For a new-style brunch, you can’t miss this fried potato-based rostì: they are prepared in a few steps and go well with everything, from salty to sweet. The extra push? A pinch of paprika. In this article, we read about How to make hash browns?
They are called Hash Brown – which in Italian we could translate as an uninviting “brown mess” due to the burnished color assumed by the potatoes in the pan – and they represent a cornerstone of the stars and stripes brunch.
It may have happened to you, entering a US restaurant, to notice a large grill behind the counter: there often, on those plates as big as cutting boards, in addition to the inevitable burgers, these enjoyable pies are prepared,
a mix of grated potatoes (hence the name, which derives from the French word hacher / “to mince”), squeezed and compacted with egg and spices, then generously fried.
It was a simple and tasty dish, born in the late 1800s when American hotels started serving breakfast. They, in essence, carbohydrate pancakes that can consume alone or accompanied with bacon, smoked salmon, and fried eggs.
They made in a few simple steps, with raw potatoes or those already cooked (otherwise known as “leftovers!”), And everyone likes them.
Some recipes include adding vegetables or diced vegetables (such as onions) and some minced meat: I limited myself to completing them with grated cheese, salt, and pepper. Make them and refrigerate them like in American fast-food restaurants to always have a generous “dose” of the Big Apple ready on the weekend! Song Suggested: You Can’t Hurry Love – Phil Collins.
Table of Contents
What Do You Need
Ingredients (for about 8 10cm hash browns):
- Four yellow-fleshed potatoes (about 800 g)
- One large egg
- Four tablespoons of flour
- 100 gr of grated cheese
- optional: 1 onion, finely chopped
- One teaspoon of salt
- a pinch of pepper
- pinch of paprika
- a pinch of nutmeg
- seed oil to taste for frying
WHAT DO YOU HAVE TO DO
- Put the potatoes in a large pot, cover them with water and bring to a boil, letting them cook for 20 minutes until they soften without becoming too soft (and a fork penetrates them without hindrance).

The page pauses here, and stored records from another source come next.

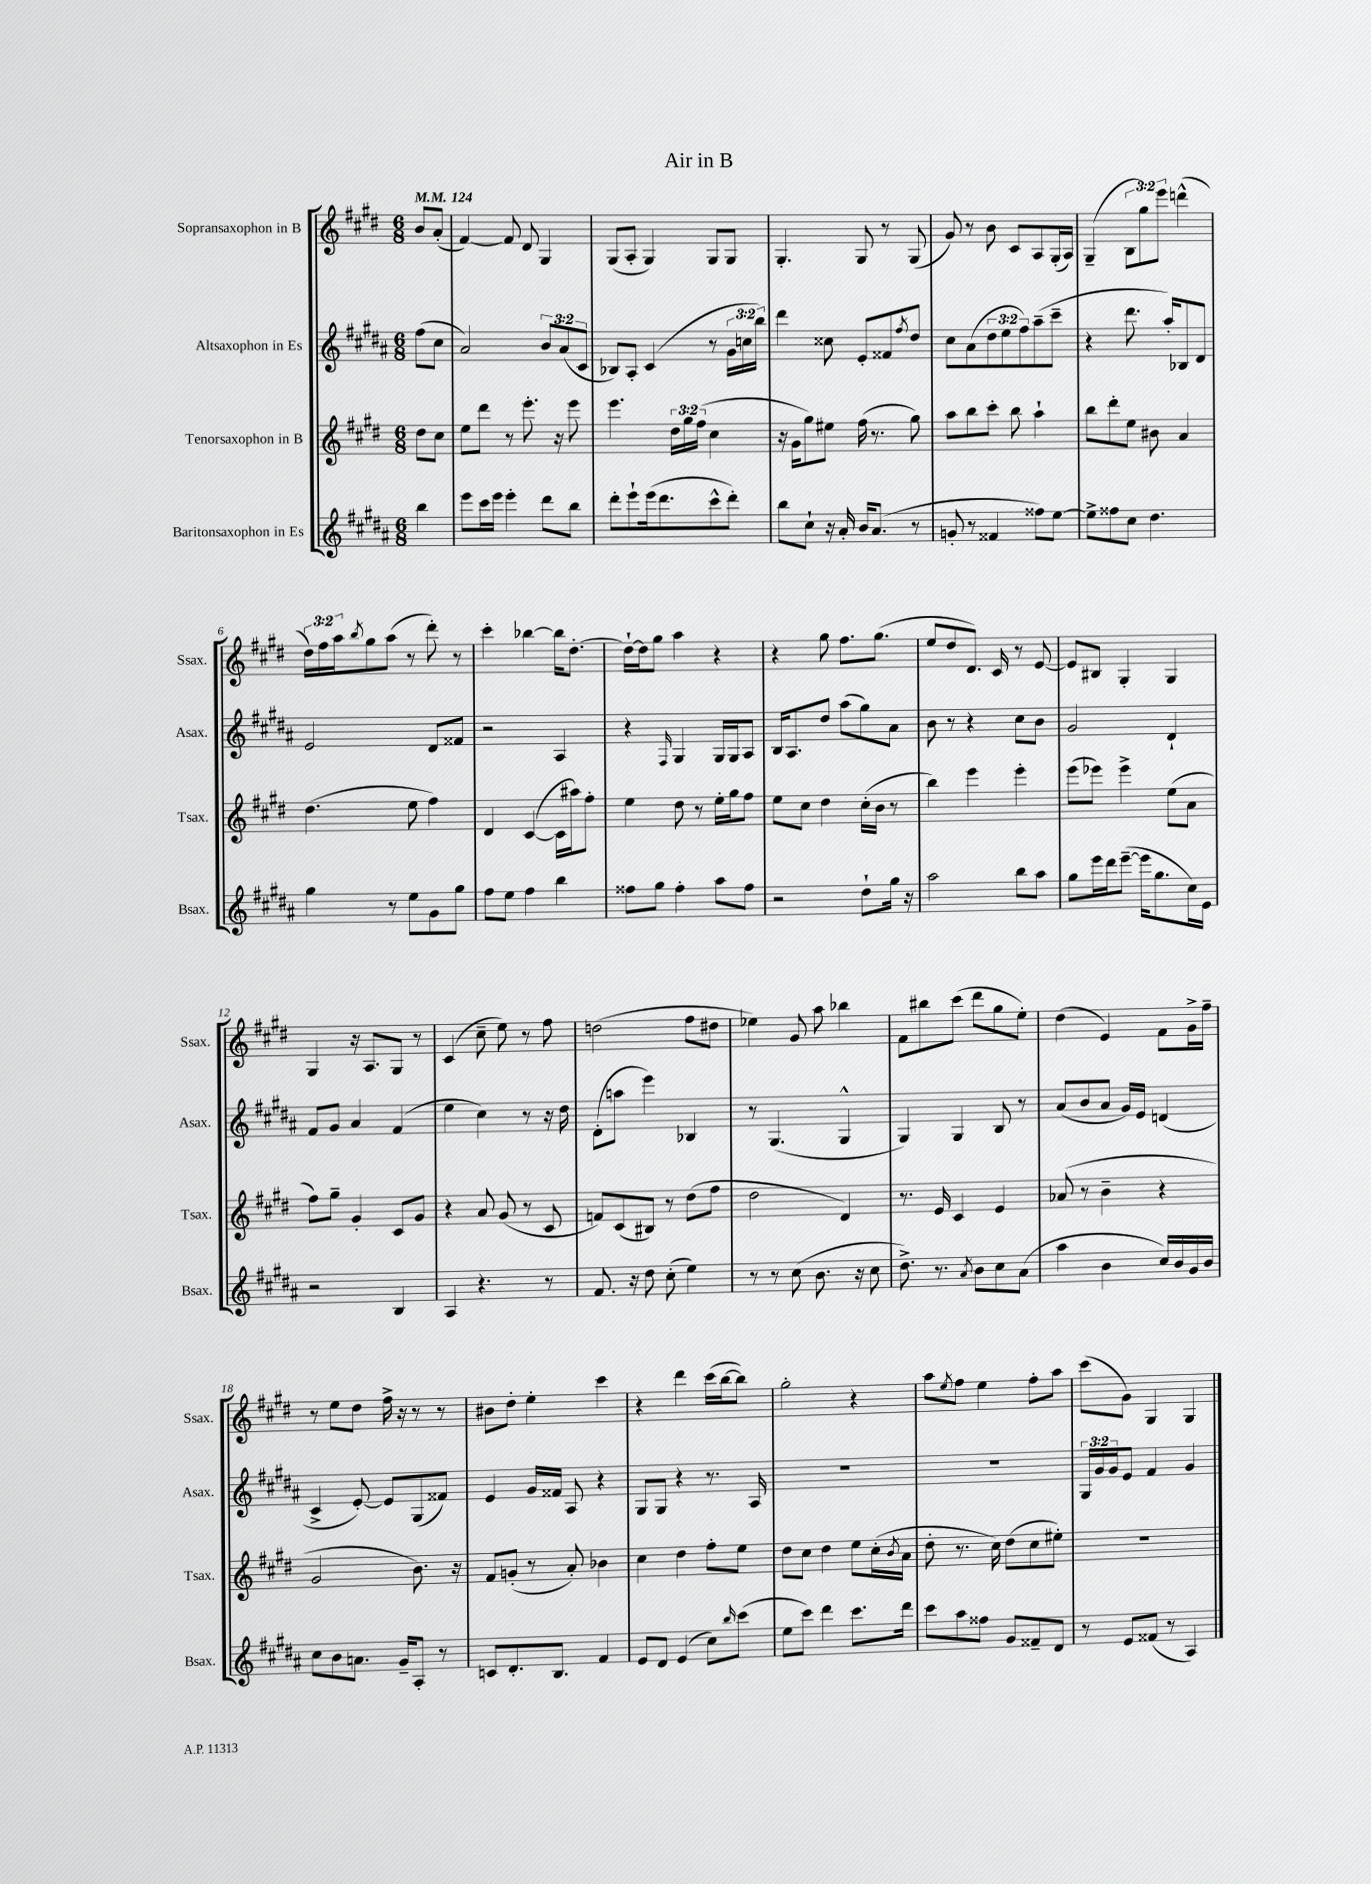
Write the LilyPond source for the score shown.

\header { title = "Air in B" }
<<
\new StaffGroup <<
\new Staff = "s0" \with { instrumentName = "Sopransaxophon in B" shortInstrumentName = "Ssax." } {
    \clef treble \key e \major \numericTimeSignature \time 6/8 \override Staff.TupletNumber.text = #tuplet-number::calc-fraction-text \partial 4 \tempo 4 = 124
    b'8 a'8-.( |
    fis'4~) fis'8 dis'8 gis4 |
    gis8( a8-. gis4) gis8 gis8 |
    gis4.-. gis8 r8 gis8( |
    gis'8) r8 b'8 cis'8 a8 gis16-.( a16) |
    gis4--( \tuplet 3/2 { b8 gis''8) e'''8 } d'''4-^( |
    \tuplet 3/2 { dis''16) fis''16 a''16 } \acciaccatura { b''8 } gis''8 a''8( r8 dis'''8-.) r8 |
    cis'''4-. bes''4~ bes''16 dis''8.~-. |
    dis''16~-! dis''16 gis''8 a''4 r4 |
    r4 gis''8 fis''8. gis''8.( |
    e''8 dis''8 dis'8.) cis'16 r8 e'8~ |
    e'8 bis8 gis4-. gis4 |
    gis4 r16 a8. gis8 r8 |
    cis'4( cis''8-- e''8) r8 fis''8 |
    d''2( fis''8 dis''8 |
    ees''4) gis'8 a''8 bes''4 |
    fis'8 bis''8 cis'''8( dis'''8 gis''8 e''8-.) |
    dis''4( e'4) fis'8 gis'16-> fis''16-- |
    r8 e''8 dis''8 fis''16-> r16 r8 r8 |
    bis'8 dis''8-. e''4-. cis'''4 |
    r4 dis'''4 cis'''16( b''16~ b''8) |
    gis''2-. r4 |
    a''8 \acciaccatura { e''8 } fis''8 e''4 fis''8-. a''8 |
    cis'''8( gis'8) gis4 gis4 \bar "|." |
}
\new Staff = "s1" \with { instrumentName = "Altsaxophon in Es" shortInstrumentName = "Asax." } {
    \clef treble \key b \major \numericTimeSignature \time 6/8 \override Staff.TupletNumber.text = #tuplet-number::calc-fraction-text \partial 4
    fis''8( cis''8 |
    ais'2) \tuplet 3/2 { b'8 ais'8( cis'8 } |
    bes8) ais8-. cis'4( r8 \tuplet 3/2 { gis'16 c''16 b''16) } |
    dis'''4 cisis''8 e'8-. fisis'8 \acciaccatura { fis''8 } dis''8 |
    cis''8 ais'8( \tuplet 3/2 { dis''8 e''8 fis''8) } ais''8--( cis'''8-- |
    r4 dis'''8. ais''16-.) bes8 dis'8 |
    e'2 dis'8 fisis'8 |
    r2 ais4 |
    r4 \grace { fis16 } gis4 gis16 gis16 ais8 |
    b16 ais8. dis''8 ais''8( gis''8) ais'8 |
    b'8 r8 r4 cis''8 b'8 |
    gis'2 dis'4-! |
    fis'8 gis'8 ais'4 fis'4( |
    e''4 cis''4) r8 r16 dis''16 |
    dis'8-.( a''8 e'''4) bes4 |
    r8 gis4.( gis4-^ |
    gis4) gis4 b8 r8 |
    ais'8( b'8 ais'8 gis'16) e'16 d'4( |
    cis'4-> e'8~-.) e'8 gis8( fisis'8) |
    e'4 gis'16 fisis'16 ais8 r4 |
    gis8 gis8 r4 r8. ais16 |
    R2. |
    R2. |
    \tuplet 3/2 { gis16 gis'16 gis'16 } e'8 fis'4 gis'4 \bar "|." |
}
\new Staff = "s2" \with { instrumentName = "Tenorsaxophon in B" shortInstrumentName = "Tsax." } {
    \clef treble \key e \major \numericTimeSignature \time 6/8 \override Staff.TupletNumber.text = #tuplet-number::calc-fraction-text \partial 4
    dis''8 cis''8 |
    e''8 dis'''8 r8 e'''8.-. r16 e'''8 |
    e'''4. \tuplet 3/2 { dis''16 gis''16 fis''16( } cis''4 |
    r16 gis'16 gis''8) eis''8 fis''16( r8. gis''8) |
    a''8 b''8 cis'''8-. b''8 a''4-! |
    b''8 dis'''8-. e''8 bis'8 a'4 |
    dis''4.( e''8 fis''4) |
    dis'4 cis'4~( cis'16 ais''16) fis''8-. |
    e''4 dis''8 r8 e''16-. gis''16 fis''8 |
    e''8 cis''8 dis''4 cis''16-.( b'16 r8 |
    b''4) e'''4 e'''4-. |
    e'''8( ees'''8) ees'''4-> e''8( a'8 |
    fis''8) gis''8-- gis'4-. cis'8 gis'8 |
    r4 a'8 gis'8( r8 cis'8 |
    f'8) cis'8( bis8) r8 dis''8( fis''8 |
    dis''2 dis'4) |
    r8. e'16 cis'4 e'4 |
    aes'8( r8 b'4-- r4 |
    gis'2 b'8.) r16 |
    fis'8 g'8-.( r8 a'8-.) bes'4 |
    cis''4 dis''4 fis''8-. e''8 |
    dis''8 cis''8 dis''4 e''8 cis''16-.( \acciaccatura { b'8 } a'16 |
    dis''8-. r8. cis''16) dis''8( cis''8 eis''8-.) |
    R2. \bar "|." |
}
\new Staff = "s3" \with { instrumentName = "Baritonsaxophon in Es" shortInstrumentName = "Bsax." } {
    \clef treble \key b \major \numericTimeSignature \time 6/8 \partial 4
    b''4 |
    e'''8 cis'''16 e'''16 e'''4-. dis'''8 b''8 |
    dis'''8-. e'''8-! e'''16( dis'''8. cis'''8-^ dis'''8-.) |
    b''8 cis''8-! r16 ais'16-. b'16 ais'8.( r8 |
    g'8-. r8 fisis'4 fisis''8) e''8~ |
    e''8-> fisis''8 cis''8 dis''4. |
    gis''4 r8 e''8 gis'8 gis''8 |
    fis''8 e''8 fis''4 b''4 |
    fisis''8 gis''8 fisis''4-. ais''8 fisis''8 |
    r2 dis''8-! gis''16 r16 |
    ais''2 b''8 ais''8 |
    gis''8 e'''16 dis'''16 e'''8~--( e'''16 gis''8. cis''16) e'16 |
    r2 b4 |
    ais4 r4. r8 |
    fis'8. r16 dis''8 cis''8-.( e''4) |
    r8 r8 cis''8( b'8. r16 cis''8 |
    dis''8.->) r8. \acciaccatura { ais'8 } b'8 cis''8 ais'8( |
    ais''4 b'4 cis''16) b'16 gis'16 b'16 |
    cis''8 b'8 a'8. gis'16-- ais8-. r8 |
    c'8 dis'8.-. b8. fis'4 |
    e'8 dis'8 e'4( cis''8) \grace { b''16 } cis'''8( |
    e''8 cis'''8) dis'''4 cis'''8. dis'''16 |
    cis'''8 ais''8 fisis''8 gis'8 fisis'8-- dis'8 |
    r8 e'8 fisis'8( r8 ais4) \bar "|." |
}
>>
>>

- Drain and let them cool, then peel and grate them on a grater with large holes.
- Please put them in a colander, rinse them quickly under cold running water (to remove excess starch), and press them firmly to the bottom of the colander to expel all the liquid.
- Dry them with a cloth and place them in a container, adding the rest of the ingredients (including, if necessary, the chopped onion, the meat, or whatever you want).
- Cut out squares of parchment paper (about 15 x 15 cm) and place a spoon of dough on each, flattening it like a disk.
- Fry (over high heat) in peanut oil, remove the parchment paper and turn each hash brown until golden and crisp after a couple of minutes.
- Pass the hash browns in absorbent paper to remove excess oil, sprinkle with salt (and possibly herbs), and enjoy hot, plain, or accompanied with sauces!
If you prefer, you can also bake the hash browns in the oven (for an hour at 180 degrees) by placing them on a baking sheet lined with parchment paper, brushing the top with olive oil and sprinkling with salt. Remember to turn them halfway through cooking!